The enterprise neighborhood and a number of other technical universities have largely backed Wennink’s evaluation. VNO-NCW, the Dutch employers’ federation, acknowledged that the report “reveals clearly that the Netherlands solely stays aggressive if the cupboard chooses for financial progress”. Agricultural organisation LTO Nederland linked Wennink’s findings to its November name for lowered regulation and funding within the meals sector.
Delft College of Know-how welcomed the report’s emphasis on technical information. “Peter Wennink’s recommendation makes unequivocally clear that investments in expertise are essential for our future incomes capability,” mentioned Tim van der Hagen, chair of TU Delft’s govt board, in a weblog on the college’s web site, although he famous the college requires “secure funding for our schooling, analysis and information valorisation” to ship on these ambitions.
European competitiveness context
Wennink’s report interprets Mario Draghi’s 2024 report on EU competitiveness to Dutch circumstances. Draghi documented how Europe’s funding hole with the US has widened from 36% in 2010 to 76% in 2022 – a distinction of €700bn yearly in capital expenditure and R&D spending by massive corporations, in keeping with McKinsey World Institute information cited in Wennink’s report.

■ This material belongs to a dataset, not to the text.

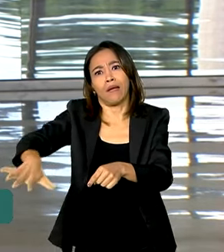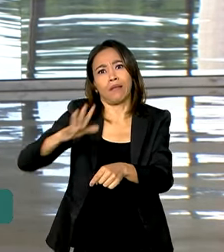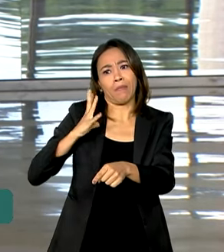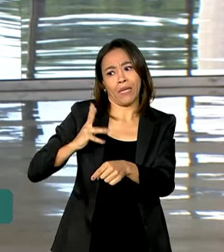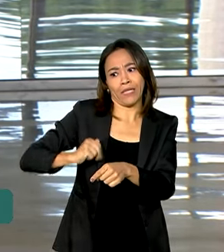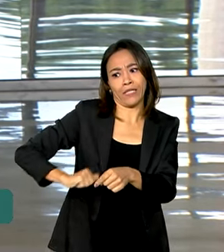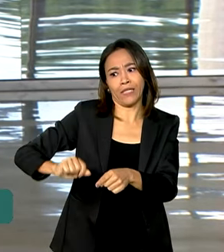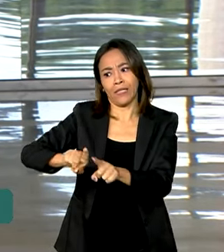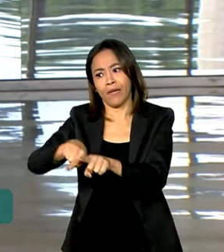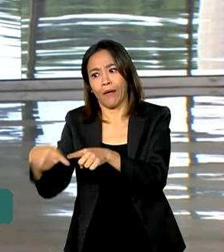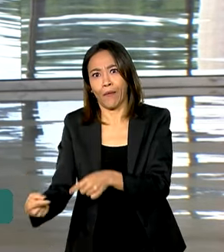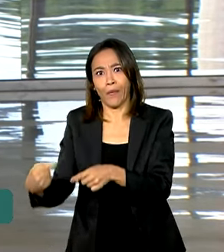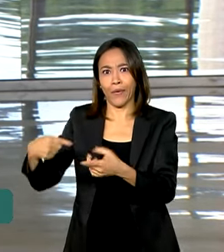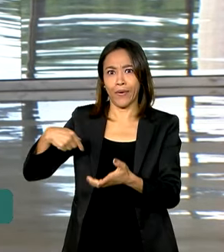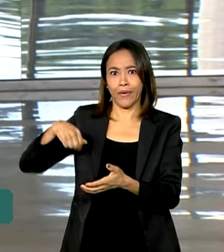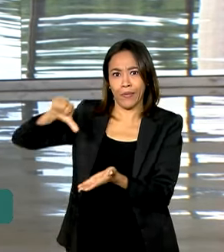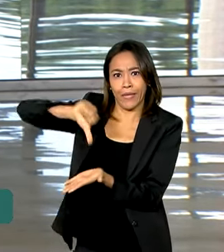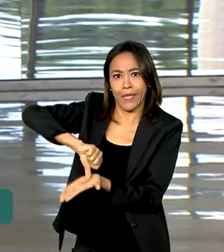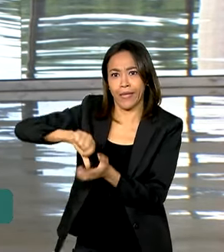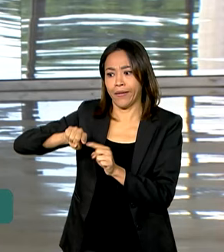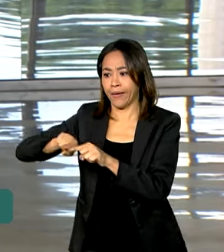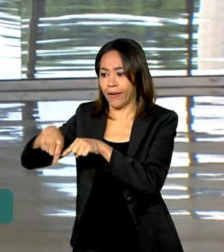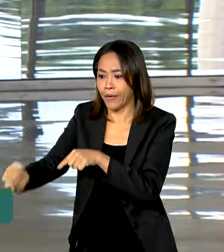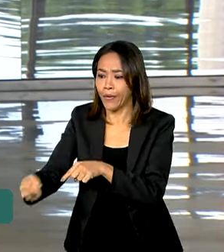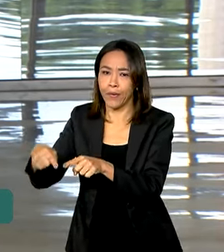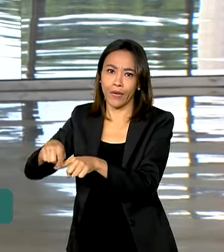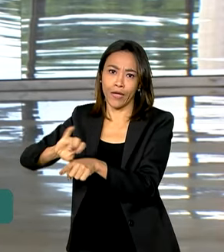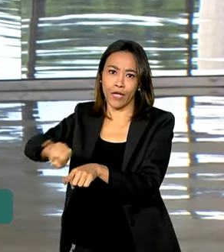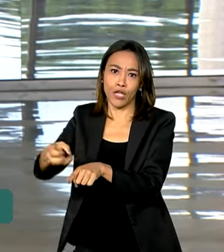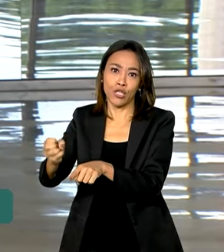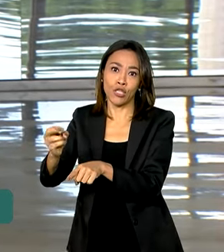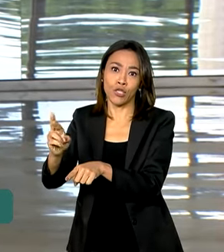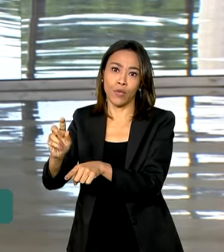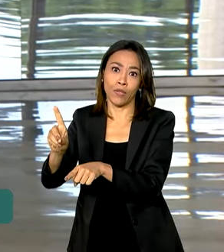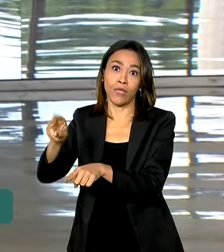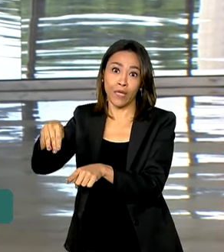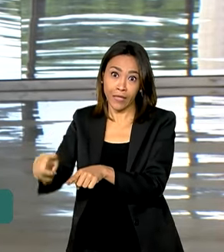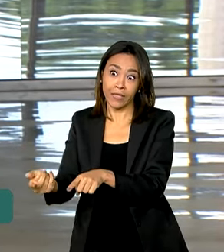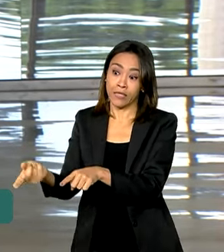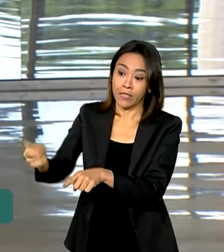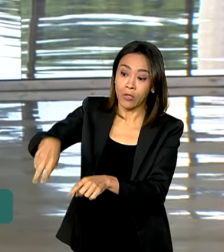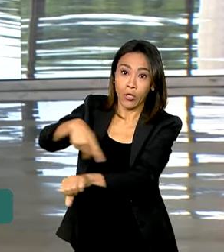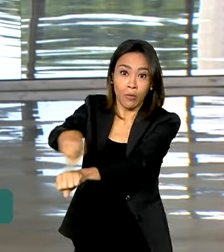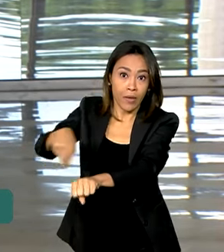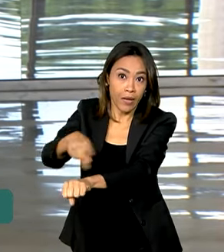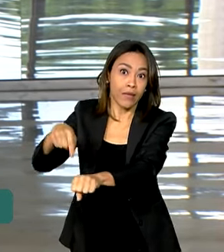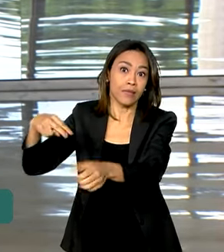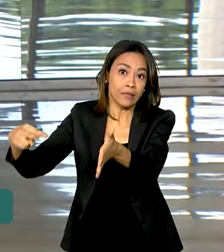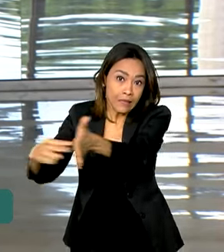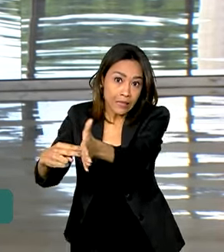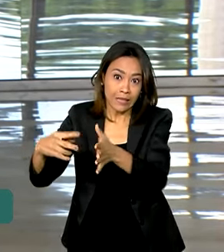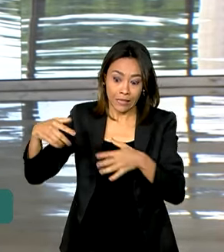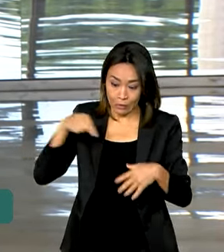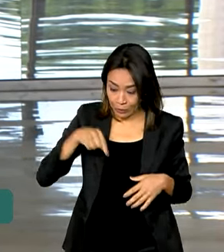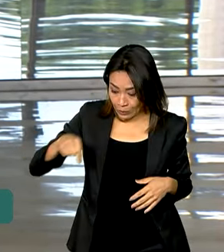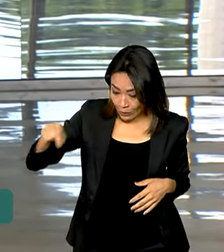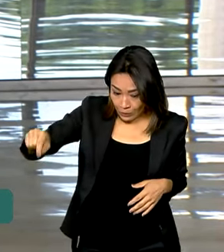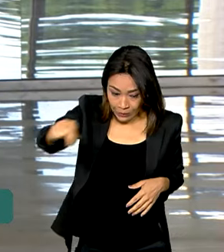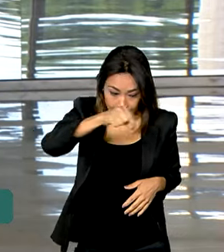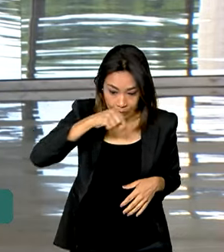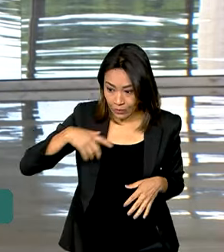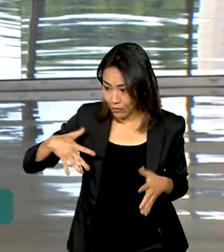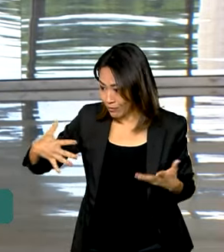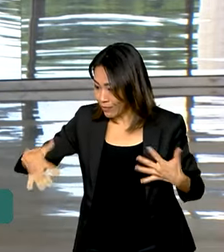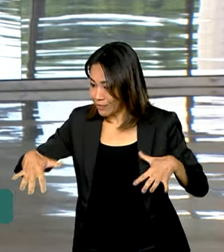nesse conflito, também Jordânia, Líbano e Síria. O governo tem ressaltado preocupação em relação a isso e conclama toda a comunidade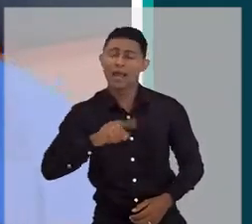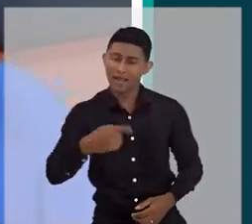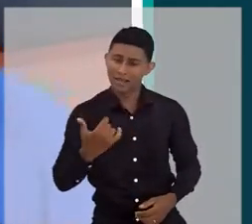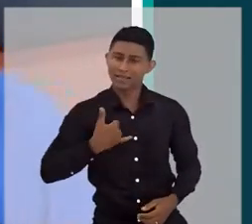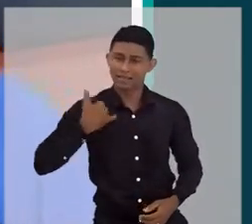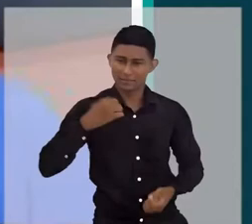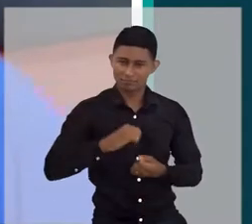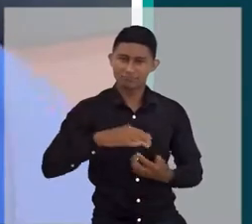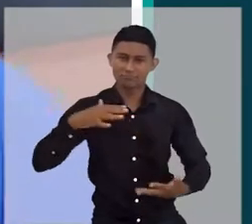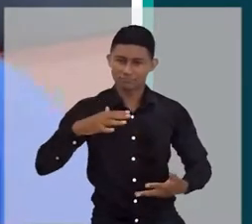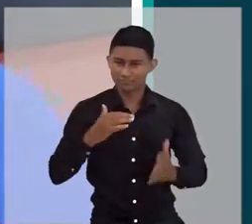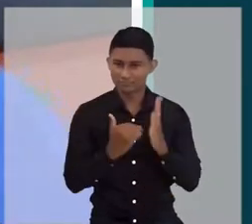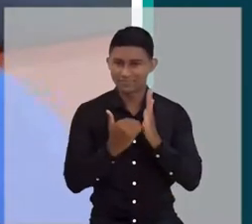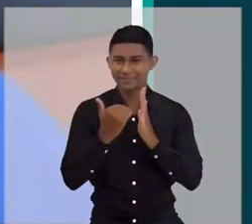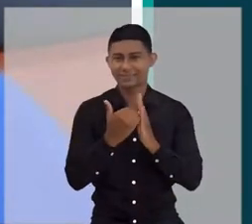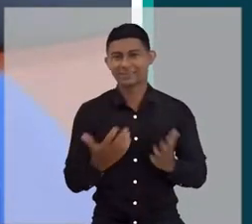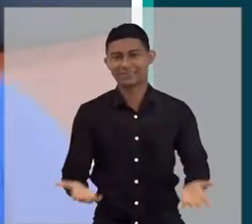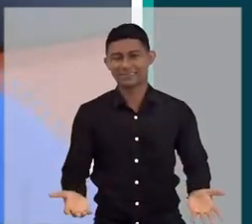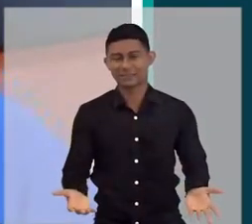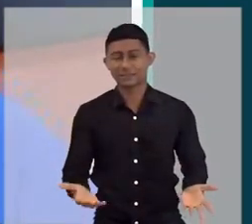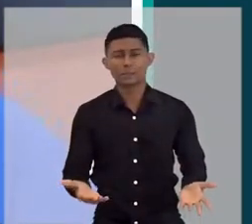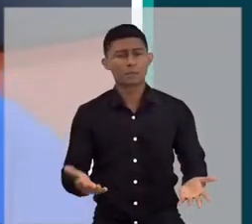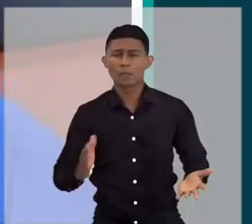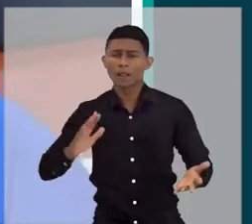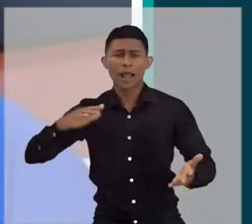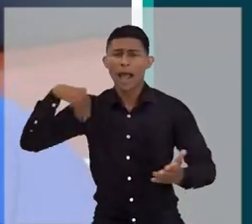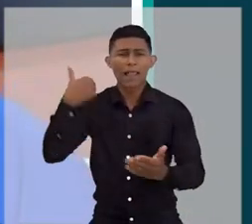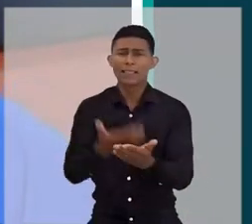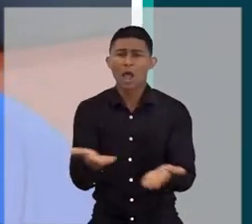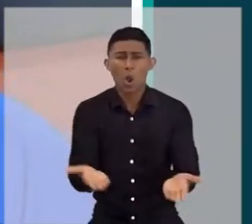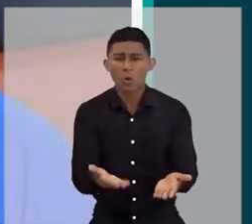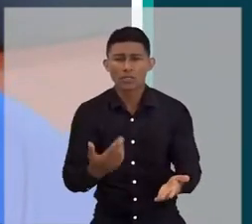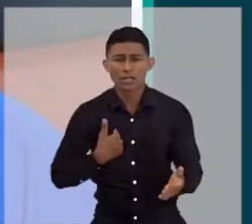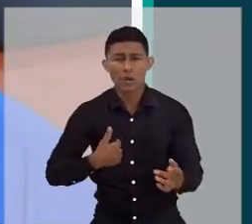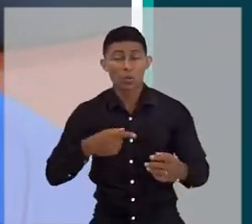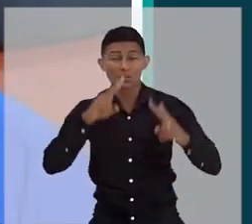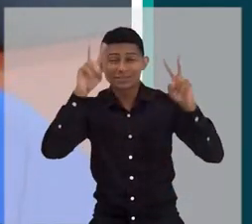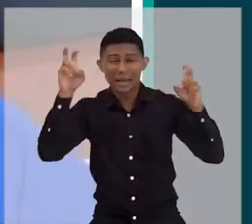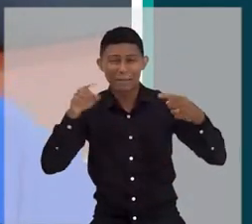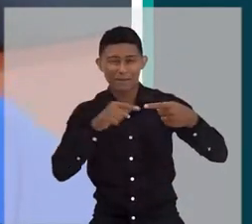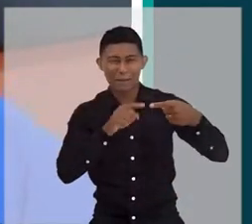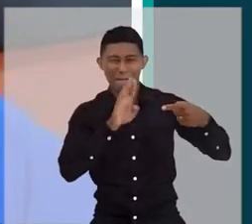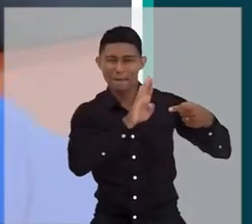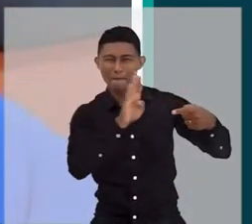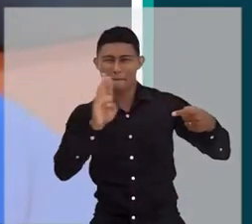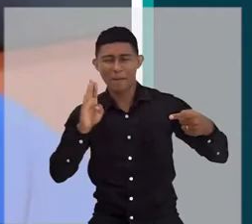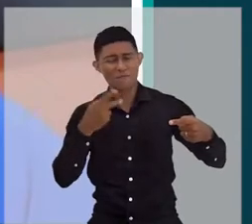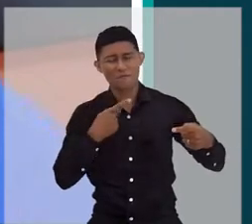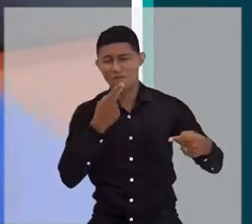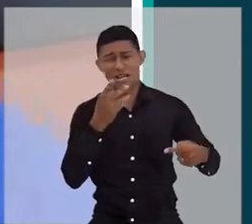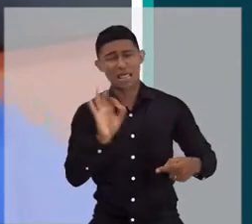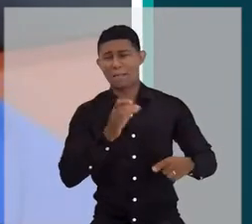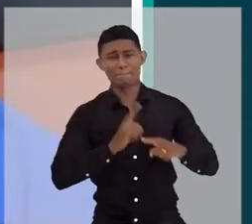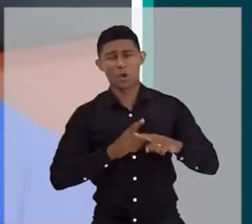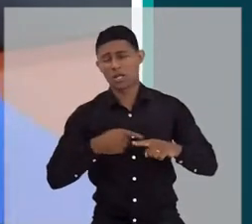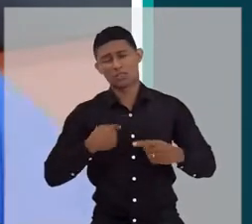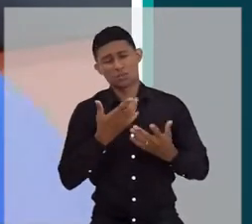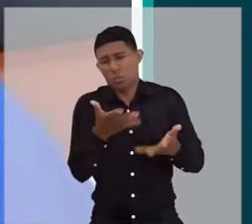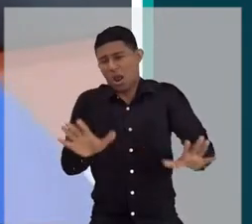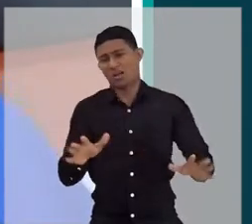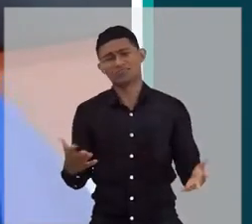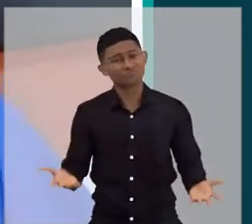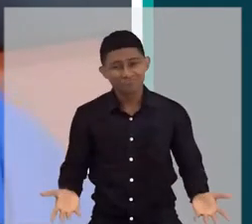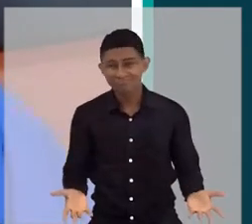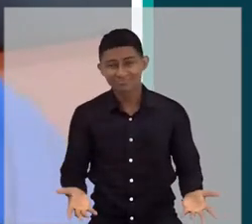assistindo os conteúdos de pessoas mais velhas. E aí, eu não falei até agora sobre BBB porque eu não estou afim, porque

The Netherlands faces particular constraints regardless of rating fifth in Europe by GDP. Wennink’s report states that the nation can construct hyperscale datacentres in simply two of its 342 municipalities. Grid congestion means 1000’s of companies are ready for electrical energy connections. The nitrogen regulatory framework successfully blocks new industrial services in lots of places.
The Netherlands’ compact geography and dense regulation make its constraints notably acute, although Wennink’s report echoes themes from Draghi’s European competitiveness evaluation about balancing deregulation with public curiosity safety.
The then-caretaker Dutch authorities commissioned Wennink’s report in September to tell financial coverage discussions. Former ASML govt Wennink, who additionally beforehand labored as a associate at Deloitte, introduced his findings on 12 December, after October’s elections had already triggered a brand new cupboard formation course of.
The Netherlands is now forming a minority cupboard led by centrist events D66, CDA and VVD, which is able to decide whether or not to implement his suggestions. These embrace governance modifications that might give a proposed Commissioner for Future Prosperity authorized authority to speed up tasks and break via what Wennink calls interdepartmental blockages.
For worldwide expertise corporations working in or contemplating the Netherlands, the result has sensible implications for grid connection timelines, datacentre restrictions and potential AI regulatory sandboxes.